What you will do
The answer is to be an exact copy of the lines below running from the line with "M2020 1162 2027" down to the line with "M1546 1348 1553", both ends included, and nothing more.

Records drawn from a dataset
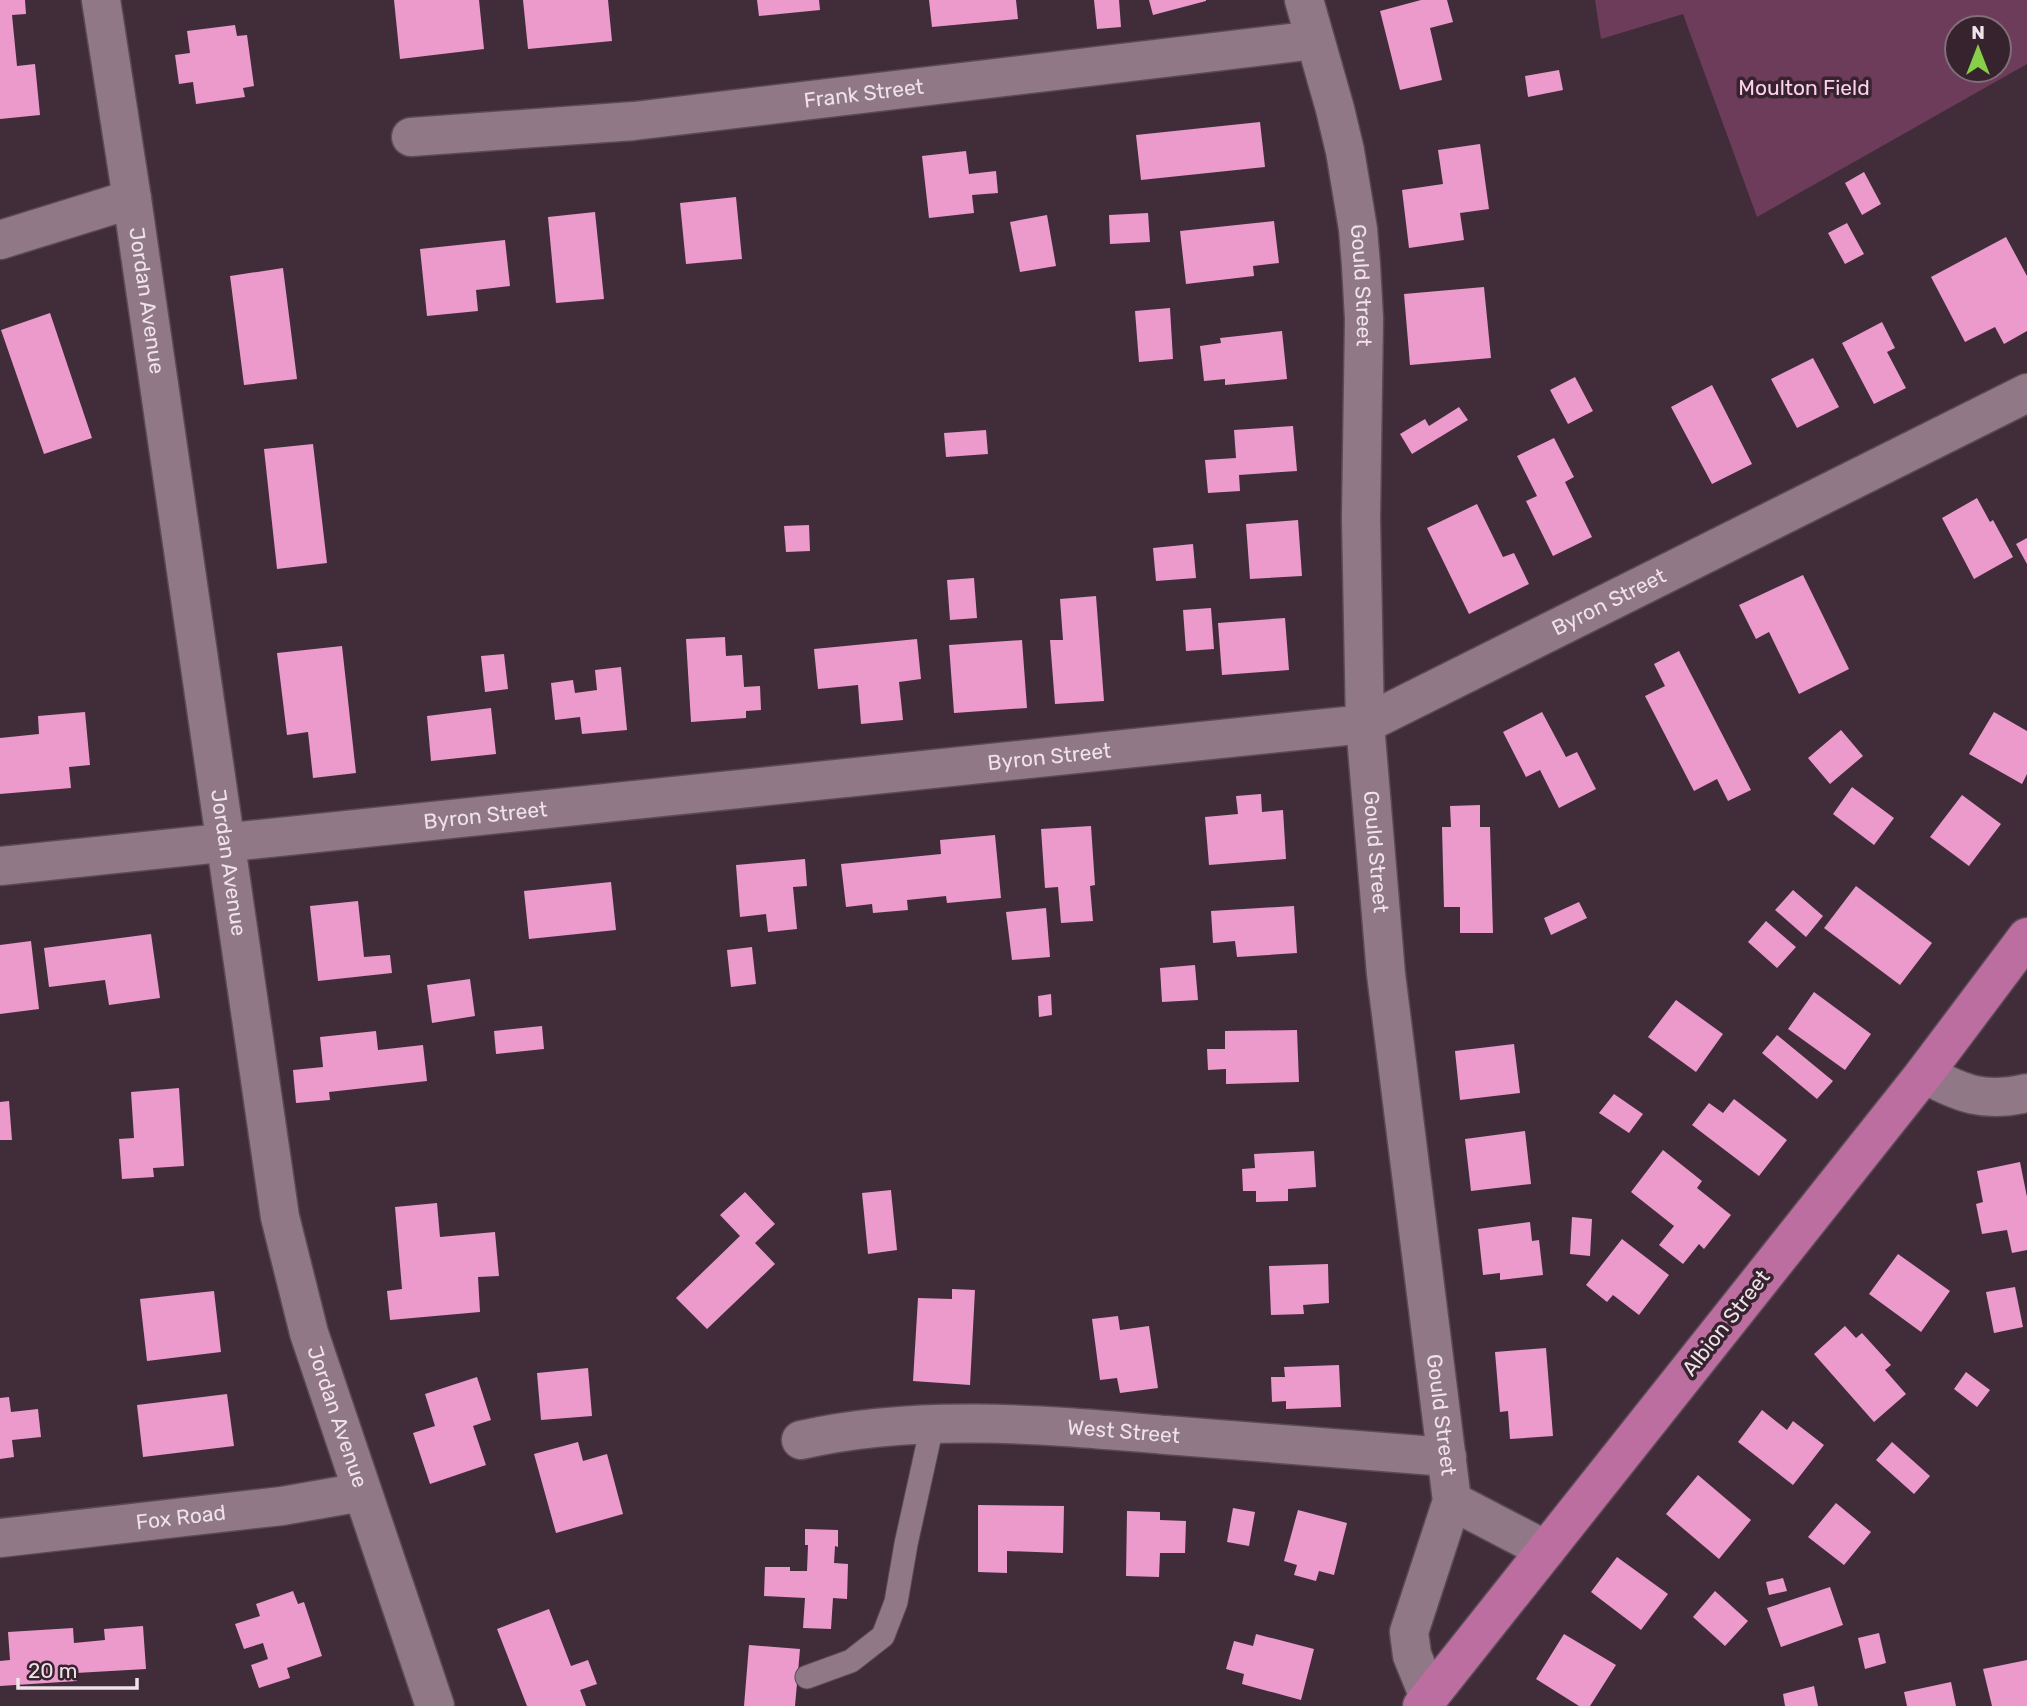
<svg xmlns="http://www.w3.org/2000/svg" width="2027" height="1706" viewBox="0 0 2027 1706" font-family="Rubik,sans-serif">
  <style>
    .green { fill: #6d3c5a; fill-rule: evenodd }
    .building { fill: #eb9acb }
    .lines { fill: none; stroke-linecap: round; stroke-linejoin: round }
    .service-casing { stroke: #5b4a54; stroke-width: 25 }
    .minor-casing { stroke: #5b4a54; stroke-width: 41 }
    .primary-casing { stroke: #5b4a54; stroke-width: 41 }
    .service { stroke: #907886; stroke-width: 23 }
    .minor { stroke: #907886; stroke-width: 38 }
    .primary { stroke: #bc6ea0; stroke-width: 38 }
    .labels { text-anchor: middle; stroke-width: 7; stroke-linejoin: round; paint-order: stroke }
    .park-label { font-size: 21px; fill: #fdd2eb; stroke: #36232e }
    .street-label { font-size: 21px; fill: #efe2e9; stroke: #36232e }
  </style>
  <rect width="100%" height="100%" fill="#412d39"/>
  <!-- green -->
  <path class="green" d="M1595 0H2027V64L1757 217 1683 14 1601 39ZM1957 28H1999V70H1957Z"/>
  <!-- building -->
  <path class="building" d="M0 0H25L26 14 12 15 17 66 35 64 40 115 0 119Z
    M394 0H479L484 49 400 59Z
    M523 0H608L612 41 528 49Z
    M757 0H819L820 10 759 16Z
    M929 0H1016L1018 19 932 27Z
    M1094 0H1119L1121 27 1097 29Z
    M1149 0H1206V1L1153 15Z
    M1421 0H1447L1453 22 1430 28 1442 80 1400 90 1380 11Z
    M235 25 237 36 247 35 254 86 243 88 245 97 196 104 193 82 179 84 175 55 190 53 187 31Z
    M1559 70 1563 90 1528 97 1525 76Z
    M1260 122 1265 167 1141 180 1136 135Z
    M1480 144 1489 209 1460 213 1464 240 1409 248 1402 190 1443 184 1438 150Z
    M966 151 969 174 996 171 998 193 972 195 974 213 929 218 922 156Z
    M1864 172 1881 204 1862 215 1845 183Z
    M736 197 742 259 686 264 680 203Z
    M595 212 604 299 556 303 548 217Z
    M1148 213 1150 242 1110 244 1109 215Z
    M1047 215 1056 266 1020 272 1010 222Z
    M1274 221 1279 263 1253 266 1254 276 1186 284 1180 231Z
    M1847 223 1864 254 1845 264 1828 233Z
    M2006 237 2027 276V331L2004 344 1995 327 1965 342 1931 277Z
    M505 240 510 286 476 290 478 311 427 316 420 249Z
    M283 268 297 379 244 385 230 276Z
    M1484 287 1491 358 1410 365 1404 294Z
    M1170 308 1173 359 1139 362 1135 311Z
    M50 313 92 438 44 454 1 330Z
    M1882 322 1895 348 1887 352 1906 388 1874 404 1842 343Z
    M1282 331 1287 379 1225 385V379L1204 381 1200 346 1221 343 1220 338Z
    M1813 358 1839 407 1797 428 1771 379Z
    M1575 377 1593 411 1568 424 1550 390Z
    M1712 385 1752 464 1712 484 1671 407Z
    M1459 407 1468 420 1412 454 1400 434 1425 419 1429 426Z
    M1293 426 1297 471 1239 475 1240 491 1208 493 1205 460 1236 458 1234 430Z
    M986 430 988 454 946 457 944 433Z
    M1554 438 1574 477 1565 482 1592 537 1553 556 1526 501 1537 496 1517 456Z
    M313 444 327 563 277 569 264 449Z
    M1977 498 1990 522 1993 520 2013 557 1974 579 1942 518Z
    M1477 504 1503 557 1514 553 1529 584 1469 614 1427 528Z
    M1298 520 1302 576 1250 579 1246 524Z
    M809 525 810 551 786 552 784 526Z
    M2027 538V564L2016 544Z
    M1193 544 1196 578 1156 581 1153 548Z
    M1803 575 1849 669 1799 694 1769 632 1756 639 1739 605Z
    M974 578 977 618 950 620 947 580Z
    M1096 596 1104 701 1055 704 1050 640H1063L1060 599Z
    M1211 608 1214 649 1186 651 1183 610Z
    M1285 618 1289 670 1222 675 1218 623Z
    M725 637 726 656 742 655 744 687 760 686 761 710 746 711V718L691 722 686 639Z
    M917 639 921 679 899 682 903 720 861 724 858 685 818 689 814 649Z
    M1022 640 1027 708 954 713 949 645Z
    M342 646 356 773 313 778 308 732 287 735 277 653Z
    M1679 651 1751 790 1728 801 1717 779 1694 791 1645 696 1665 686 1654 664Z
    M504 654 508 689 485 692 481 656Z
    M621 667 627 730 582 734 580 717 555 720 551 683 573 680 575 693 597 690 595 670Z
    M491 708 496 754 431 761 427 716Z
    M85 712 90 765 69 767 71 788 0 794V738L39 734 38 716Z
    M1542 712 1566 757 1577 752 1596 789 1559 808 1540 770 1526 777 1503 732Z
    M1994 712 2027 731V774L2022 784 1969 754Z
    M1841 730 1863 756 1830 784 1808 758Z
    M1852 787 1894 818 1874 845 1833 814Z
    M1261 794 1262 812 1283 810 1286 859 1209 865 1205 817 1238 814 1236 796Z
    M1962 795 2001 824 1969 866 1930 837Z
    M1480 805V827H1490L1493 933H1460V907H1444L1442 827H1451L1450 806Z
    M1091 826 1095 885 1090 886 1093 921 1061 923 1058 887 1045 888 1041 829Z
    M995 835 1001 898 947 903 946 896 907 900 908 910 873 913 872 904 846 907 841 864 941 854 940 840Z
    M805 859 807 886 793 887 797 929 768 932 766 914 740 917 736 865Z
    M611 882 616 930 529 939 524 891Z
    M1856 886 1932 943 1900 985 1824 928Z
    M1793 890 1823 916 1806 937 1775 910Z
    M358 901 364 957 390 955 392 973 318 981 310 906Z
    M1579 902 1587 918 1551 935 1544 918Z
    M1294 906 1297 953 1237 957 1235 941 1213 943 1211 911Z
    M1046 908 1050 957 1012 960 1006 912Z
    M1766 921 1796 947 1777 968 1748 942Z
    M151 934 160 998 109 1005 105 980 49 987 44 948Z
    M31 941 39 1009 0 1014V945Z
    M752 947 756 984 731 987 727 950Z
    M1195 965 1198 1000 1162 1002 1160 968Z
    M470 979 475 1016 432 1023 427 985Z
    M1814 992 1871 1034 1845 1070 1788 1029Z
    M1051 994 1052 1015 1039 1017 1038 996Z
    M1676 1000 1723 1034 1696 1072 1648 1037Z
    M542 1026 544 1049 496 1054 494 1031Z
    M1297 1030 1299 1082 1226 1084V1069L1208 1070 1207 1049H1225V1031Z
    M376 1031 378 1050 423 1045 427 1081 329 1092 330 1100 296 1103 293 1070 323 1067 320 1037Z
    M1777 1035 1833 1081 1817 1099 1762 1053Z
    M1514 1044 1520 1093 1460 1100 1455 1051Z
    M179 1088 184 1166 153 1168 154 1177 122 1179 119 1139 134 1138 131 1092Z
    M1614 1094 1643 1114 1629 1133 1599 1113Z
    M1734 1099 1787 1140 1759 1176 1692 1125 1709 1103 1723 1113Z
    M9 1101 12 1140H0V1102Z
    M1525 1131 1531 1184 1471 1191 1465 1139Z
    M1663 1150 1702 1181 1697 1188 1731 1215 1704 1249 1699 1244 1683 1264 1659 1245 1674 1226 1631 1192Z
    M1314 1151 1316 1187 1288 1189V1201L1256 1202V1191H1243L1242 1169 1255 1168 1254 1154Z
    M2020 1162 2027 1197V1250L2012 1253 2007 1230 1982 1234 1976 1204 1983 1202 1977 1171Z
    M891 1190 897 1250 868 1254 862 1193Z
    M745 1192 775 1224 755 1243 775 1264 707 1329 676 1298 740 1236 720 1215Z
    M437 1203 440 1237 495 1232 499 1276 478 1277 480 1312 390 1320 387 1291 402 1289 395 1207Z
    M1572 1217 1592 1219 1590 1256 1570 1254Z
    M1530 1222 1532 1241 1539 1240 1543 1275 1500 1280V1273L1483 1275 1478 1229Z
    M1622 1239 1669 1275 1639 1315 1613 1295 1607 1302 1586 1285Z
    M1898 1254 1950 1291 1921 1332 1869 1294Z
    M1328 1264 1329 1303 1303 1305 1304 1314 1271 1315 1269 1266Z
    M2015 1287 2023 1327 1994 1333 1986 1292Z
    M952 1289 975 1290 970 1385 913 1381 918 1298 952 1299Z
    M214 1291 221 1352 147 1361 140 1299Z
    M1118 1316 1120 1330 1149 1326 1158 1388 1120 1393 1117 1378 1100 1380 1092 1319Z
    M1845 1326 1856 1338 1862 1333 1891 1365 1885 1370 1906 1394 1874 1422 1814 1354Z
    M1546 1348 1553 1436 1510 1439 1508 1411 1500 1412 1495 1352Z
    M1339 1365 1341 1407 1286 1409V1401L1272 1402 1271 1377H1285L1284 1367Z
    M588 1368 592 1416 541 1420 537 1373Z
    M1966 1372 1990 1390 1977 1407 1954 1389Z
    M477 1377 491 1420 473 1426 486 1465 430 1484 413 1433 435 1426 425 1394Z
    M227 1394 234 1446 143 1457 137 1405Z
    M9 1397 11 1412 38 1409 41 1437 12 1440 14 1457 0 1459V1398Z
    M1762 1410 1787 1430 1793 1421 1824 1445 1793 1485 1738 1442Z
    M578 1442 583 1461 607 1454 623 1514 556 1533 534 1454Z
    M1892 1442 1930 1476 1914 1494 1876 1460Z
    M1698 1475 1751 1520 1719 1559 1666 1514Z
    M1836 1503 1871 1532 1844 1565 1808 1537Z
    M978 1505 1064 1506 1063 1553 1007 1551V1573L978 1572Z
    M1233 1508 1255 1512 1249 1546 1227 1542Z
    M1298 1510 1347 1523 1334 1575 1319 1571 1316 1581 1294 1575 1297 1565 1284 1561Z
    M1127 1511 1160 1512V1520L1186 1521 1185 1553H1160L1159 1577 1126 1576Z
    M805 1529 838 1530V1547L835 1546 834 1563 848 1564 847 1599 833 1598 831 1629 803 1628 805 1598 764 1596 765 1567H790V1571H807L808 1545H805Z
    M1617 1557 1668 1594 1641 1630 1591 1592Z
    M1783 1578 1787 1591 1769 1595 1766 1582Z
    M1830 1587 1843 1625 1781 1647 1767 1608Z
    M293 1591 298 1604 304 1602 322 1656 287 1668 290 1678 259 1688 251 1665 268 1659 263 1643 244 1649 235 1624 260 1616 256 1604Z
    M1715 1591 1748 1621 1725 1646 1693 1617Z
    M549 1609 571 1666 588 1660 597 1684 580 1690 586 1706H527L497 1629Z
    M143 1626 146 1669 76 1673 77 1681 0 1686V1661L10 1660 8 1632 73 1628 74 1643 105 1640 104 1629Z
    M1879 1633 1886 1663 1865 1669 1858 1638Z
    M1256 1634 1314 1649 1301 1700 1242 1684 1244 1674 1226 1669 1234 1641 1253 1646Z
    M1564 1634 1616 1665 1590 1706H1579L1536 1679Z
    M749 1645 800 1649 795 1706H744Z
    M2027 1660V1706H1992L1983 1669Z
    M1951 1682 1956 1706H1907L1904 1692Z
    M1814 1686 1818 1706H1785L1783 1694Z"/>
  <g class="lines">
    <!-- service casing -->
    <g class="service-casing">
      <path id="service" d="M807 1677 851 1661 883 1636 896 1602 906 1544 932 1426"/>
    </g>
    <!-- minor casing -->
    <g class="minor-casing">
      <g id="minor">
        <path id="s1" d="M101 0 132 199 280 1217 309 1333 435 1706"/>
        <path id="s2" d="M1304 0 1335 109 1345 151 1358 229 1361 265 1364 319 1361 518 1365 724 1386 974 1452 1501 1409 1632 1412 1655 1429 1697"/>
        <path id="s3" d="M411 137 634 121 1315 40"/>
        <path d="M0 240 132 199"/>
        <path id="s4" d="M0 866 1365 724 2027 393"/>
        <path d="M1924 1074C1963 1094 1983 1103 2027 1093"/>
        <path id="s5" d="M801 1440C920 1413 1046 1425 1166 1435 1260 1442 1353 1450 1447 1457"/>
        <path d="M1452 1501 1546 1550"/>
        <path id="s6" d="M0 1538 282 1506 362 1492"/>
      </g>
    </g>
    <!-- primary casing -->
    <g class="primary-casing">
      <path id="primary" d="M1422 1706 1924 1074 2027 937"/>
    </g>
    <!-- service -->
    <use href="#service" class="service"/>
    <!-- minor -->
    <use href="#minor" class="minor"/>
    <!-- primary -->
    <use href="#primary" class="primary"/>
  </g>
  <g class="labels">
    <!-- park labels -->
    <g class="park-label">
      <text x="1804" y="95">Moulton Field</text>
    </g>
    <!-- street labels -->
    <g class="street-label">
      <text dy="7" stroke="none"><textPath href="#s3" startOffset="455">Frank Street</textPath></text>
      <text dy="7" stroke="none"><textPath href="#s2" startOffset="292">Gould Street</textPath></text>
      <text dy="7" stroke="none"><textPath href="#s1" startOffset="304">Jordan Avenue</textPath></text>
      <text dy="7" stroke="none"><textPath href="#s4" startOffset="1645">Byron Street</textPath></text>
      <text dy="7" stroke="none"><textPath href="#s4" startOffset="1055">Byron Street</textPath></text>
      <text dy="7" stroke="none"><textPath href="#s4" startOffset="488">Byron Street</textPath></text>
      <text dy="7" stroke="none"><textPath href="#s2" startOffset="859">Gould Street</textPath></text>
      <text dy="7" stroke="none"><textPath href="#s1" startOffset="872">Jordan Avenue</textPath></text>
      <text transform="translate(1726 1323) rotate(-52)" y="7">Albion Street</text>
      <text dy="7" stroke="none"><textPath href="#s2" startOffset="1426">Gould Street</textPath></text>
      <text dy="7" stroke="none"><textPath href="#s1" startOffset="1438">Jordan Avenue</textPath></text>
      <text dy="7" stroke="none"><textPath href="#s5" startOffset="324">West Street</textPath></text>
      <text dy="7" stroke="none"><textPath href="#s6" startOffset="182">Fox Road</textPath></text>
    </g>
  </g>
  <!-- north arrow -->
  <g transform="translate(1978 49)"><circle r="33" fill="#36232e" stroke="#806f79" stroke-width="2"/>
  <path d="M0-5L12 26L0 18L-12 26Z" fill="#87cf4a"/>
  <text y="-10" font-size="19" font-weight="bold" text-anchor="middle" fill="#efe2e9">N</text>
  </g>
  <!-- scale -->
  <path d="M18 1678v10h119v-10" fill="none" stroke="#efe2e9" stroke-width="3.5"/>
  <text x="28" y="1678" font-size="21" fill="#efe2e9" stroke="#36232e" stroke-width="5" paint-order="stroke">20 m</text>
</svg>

Output for this exercise
    M2020 1162 2027 1197V1250L2012 1253 2007 1230 1982 1234 1976 1204 1983 1202 1977 1171Z
    M891 1190 897 1250 868 1254 862 1193Z
    M745 1192 775 1224 755 1243 775 1264 707 1329 676 1298 740 1236 720 1215Z
    M437 1203 440 1237 495 1232 499 1276 478 1277 480 1312 390 1320 387 1291 402 1289 395 1207Z
    M1572 1217 1592 1219 1590 1256 1570 1254Z
    M1530 1222 1532 1241 1539 1240 1543 1275 1500 1280V1273L1483 1275 1478 1229Z
    M1622 1239 1669 1275 1639 1315 1613 1295 1607 1302 1586 1285Z
    M1898 1254 1950 1291 1921 1332 1869 1294Z
    M1328 1264 1329 1303 1303 1305 1304 1314 1271 1315 1269 1266Z
    M2015 1287 2023 1327 1994 1333 1986 1292Z
    M952 1289 975 1290 970 1385 913 1381 918 1298 952 1299Z
    M214 1291 221 1352 147 1361 140 1299Z
    M1118 1316 1120 1330 1149 1326 1158 1388 1120 1393 1117 1378 1100 1380 1092 1319Z
    M1845 1326 1856 1338 1862 1333 1891 1365 1885 1370 1906 1394 1874 1422 1814 1354Z
    M1546 1348 1553 1436 1510 1439 1508 1411 1500 1412 1495 1352Z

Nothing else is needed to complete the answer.